> [Directions for this task]:
Could you copy the material below line for line, leaving out the pictures?
[Start of Supplied records]
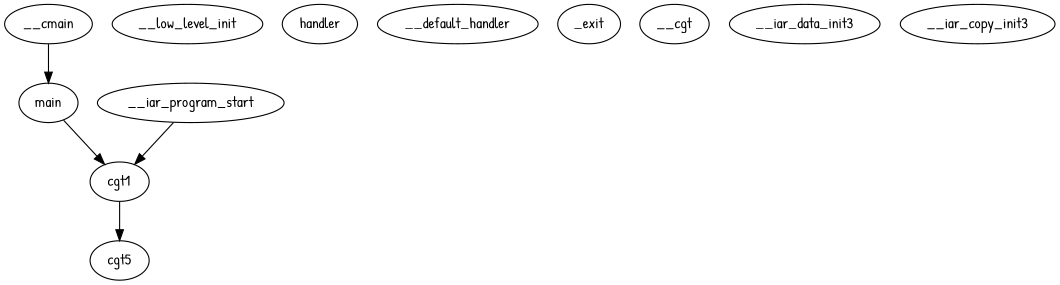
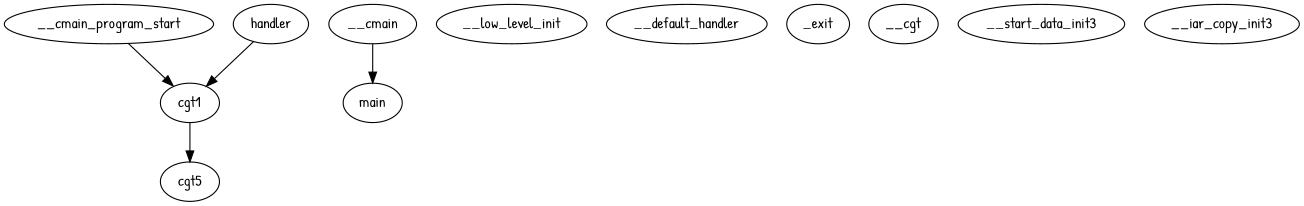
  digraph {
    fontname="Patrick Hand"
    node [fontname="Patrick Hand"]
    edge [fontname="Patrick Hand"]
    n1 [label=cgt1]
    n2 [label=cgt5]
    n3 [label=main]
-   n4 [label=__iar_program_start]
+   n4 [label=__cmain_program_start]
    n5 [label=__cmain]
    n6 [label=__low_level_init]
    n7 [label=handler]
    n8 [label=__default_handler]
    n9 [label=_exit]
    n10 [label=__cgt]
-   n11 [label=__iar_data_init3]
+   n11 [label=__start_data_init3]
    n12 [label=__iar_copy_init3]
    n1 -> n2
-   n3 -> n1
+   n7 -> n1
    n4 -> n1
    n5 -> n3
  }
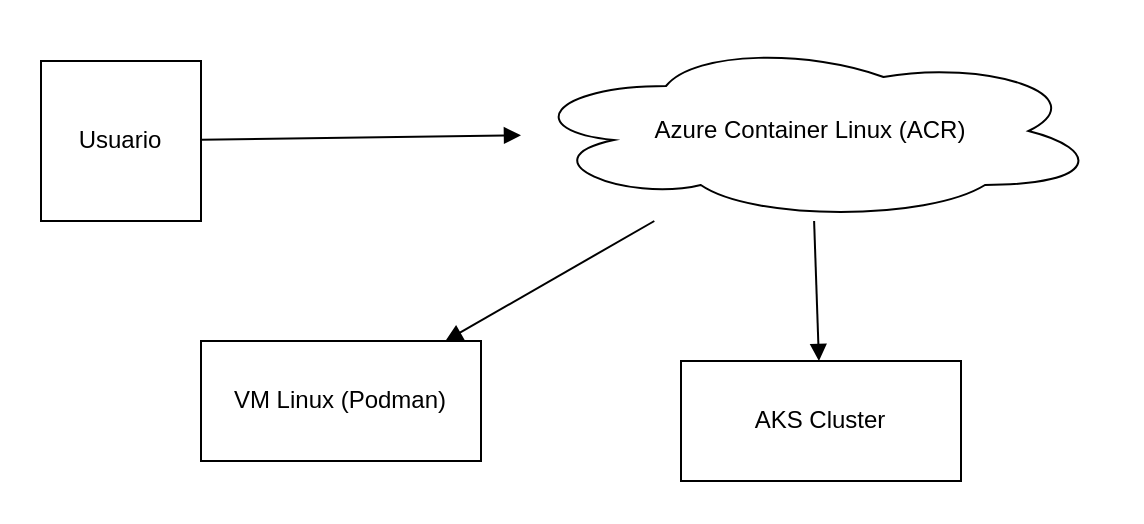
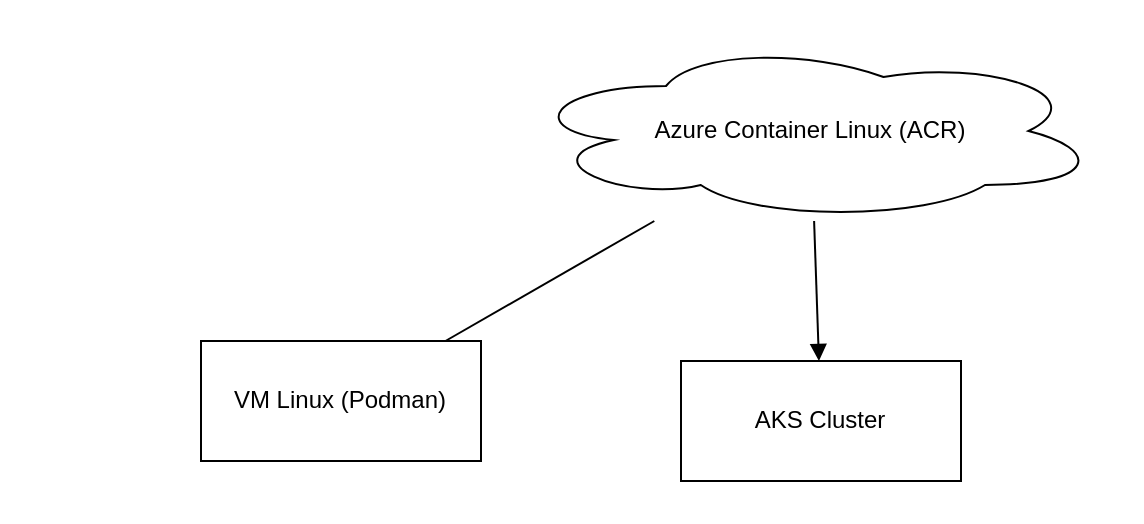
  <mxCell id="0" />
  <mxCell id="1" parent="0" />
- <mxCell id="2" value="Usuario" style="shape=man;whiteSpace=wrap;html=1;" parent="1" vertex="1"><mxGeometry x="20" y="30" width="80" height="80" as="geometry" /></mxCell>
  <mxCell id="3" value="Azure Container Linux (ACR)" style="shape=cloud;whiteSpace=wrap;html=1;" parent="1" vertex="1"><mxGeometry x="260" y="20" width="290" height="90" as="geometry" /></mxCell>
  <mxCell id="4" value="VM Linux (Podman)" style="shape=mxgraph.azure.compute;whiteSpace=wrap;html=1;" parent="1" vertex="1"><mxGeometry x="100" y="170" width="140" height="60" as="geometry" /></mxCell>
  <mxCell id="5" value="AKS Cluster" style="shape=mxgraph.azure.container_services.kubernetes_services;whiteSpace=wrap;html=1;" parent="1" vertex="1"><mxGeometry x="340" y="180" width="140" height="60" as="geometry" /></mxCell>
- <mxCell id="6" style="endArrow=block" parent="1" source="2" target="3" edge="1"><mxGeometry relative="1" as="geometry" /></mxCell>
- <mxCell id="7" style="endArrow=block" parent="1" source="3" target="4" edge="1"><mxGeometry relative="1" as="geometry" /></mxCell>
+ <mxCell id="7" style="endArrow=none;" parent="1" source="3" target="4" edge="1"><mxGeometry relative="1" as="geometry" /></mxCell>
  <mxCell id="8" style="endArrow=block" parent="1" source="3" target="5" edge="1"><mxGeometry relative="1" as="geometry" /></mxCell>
[End of Supplied records]
> [Full output]:
  digraph {
    fontname="Patrick Hand"
    node [fontname="Patrick Hand"]
    edge [fontname="Patrick Hand"]
    n1 [label=cgt1]
    n2 [label=cgt5]
    n3 [label=main]
-   n4 [label=__iar_program_start]
+   n4 [label=__cmain_program_start]
    n5 [label=__cmain]
    n6 [label=__low_level_init]
    n7 [label=handler]
    n8 [label=__default_handler]
    n9 [label=_exit]
    n10 [label=__cgt]
-   n11 [label=__iar_data_init3]
+   n11 [label=__start_data_init3]
    n12 [label=__iar_copy_init3]
    n1 -> n2
-   n3 -> n1
+   n7 -> n1
    n4 -> n1
    n5 -> n3
  }
  <mxCell id="0" />
  <mxCell id="1" parent="0" />
- <mxCell id="2" value="Usuario" style="shape=man;whiteSpace=wrap;html=1;" parent="1" vertex="1"><mxGeometry x="20" y="30" width="80" height="80" as="geometry" /></mxCell>
  <mxCell id="3" value="Azure Container Linux (ACR)" style="shape=cloud;whiteSpace=wrap;html=1;" parent="1" vertex="1"><mxGeometry x="260" y="20" width="290" height="90" as="geometry" /></mxCell>
  <mxCell id="4" value="VM Linux (Podman)" style="shape=mxgraph.azure.compute;whiteSpace=wrap;html=1;" parent="1" vertex="1"><mxGeometry x="100" y="170" width="140" height="60" as="geometry" /></mxCell>
  <mxCell id="5" value="AKS Cluster" style="shape=mxgraph.azure.container_services.kubernetes_services;whiteSpace=wrap;html=1;" parent="1" vertex="1"><mxGeometry x="340" y="180" width="140" height="60" as="geometry" /></mxCell>
- <mxCell id="6" style="endArrow=block" parent="1" source="2" target="3" edge="1"><mxGeometry relative="1" as="geometry" /></mxCell>
- <mxCell id="7" style="endArrow=block" parent="1" source="3" target="4" edge="1"><mxGeometry relative="1" as="geometry" /></mxCell>
+ <mxCell id="7" style="endArrow=none;" parent="1" source="3" target="4" edge="1"><mxGeometry relative="1" as="geometry" /></mxCell>
  <mxCell id="8" style="endArrow=block" parent="1" source="3" target="5" edge="1"><mxGeometry relative="1" as="geometry" /></mxCell>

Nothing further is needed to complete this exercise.